• [What is expected]:
Return verbatim the portion of the material below that starts at the line containing "Since : (2012-01-20" and ends at its last line.
###
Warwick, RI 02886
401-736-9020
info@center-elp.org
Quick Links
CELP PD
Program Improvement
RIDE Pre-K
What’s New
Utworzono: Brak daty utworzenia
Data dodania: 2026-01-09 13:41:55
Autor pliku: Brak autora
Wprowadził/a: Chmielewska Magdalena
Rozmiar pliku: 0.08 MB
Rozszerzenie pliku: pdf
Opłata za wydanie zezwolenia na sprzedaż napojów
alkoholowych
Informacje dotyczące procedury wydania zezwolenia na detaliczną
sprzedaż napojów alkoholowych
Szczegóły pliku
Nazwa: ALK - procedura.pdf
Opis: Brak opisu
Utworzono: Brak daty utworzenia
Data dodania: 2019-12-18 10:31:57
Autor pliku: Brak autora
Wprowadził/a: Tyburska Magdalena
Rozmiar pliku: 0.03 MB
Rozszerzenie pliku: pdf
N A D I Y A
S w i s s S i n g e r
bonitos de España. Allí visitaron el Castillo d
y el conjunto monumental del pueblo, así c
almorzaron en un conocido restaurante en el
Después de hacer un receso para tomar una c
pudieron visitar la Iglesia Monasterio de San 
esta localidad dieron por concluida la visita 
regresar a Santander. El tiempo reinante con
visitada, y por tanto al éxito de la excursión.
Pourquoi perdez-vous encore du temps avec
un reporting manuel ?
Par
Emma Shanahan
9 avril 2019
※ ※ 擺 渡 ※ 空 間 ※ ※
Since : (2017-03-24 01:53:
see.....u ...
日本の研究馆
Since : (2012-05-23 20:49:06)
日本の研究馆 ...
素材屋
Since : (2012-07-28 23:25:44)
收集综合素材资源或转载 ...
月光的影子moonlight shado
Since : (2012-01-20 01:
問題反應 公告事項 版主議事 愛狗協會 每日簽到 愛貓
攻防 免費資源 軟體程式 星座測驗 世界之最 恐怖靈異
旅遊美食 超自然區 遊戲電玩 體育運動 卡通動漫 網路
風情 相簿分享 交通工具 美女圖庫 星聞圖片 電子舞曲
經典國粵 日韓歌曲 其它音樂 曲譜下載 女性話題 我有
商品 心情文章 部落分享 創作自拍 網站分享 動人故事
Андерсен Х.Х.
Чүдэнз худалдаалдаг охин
###
• [Response to the exercise]:
Since : (2012-01-20 01:
問題反應 公告事項 版主議事 愛狗協會 每日簽到 愛貓
攻防 免費資源 軟體程式 星座測驗 世界之最 恐怖靈異
旅遊美食 超自然區 遊戲電玩 體育運動 卡通動漫 網路
風情 相簿分享 交通工具 美女圖庫 星聞圖片 電子舞曲
經典國粵 日韓歌曲 其它音樂 曲譜下載 女性話題 我有
商品 心情文章 部落分享 創作自拍 網站分享 動人故事
Андерсен Х.Х.
Чүдэнз худалдаалдаг охин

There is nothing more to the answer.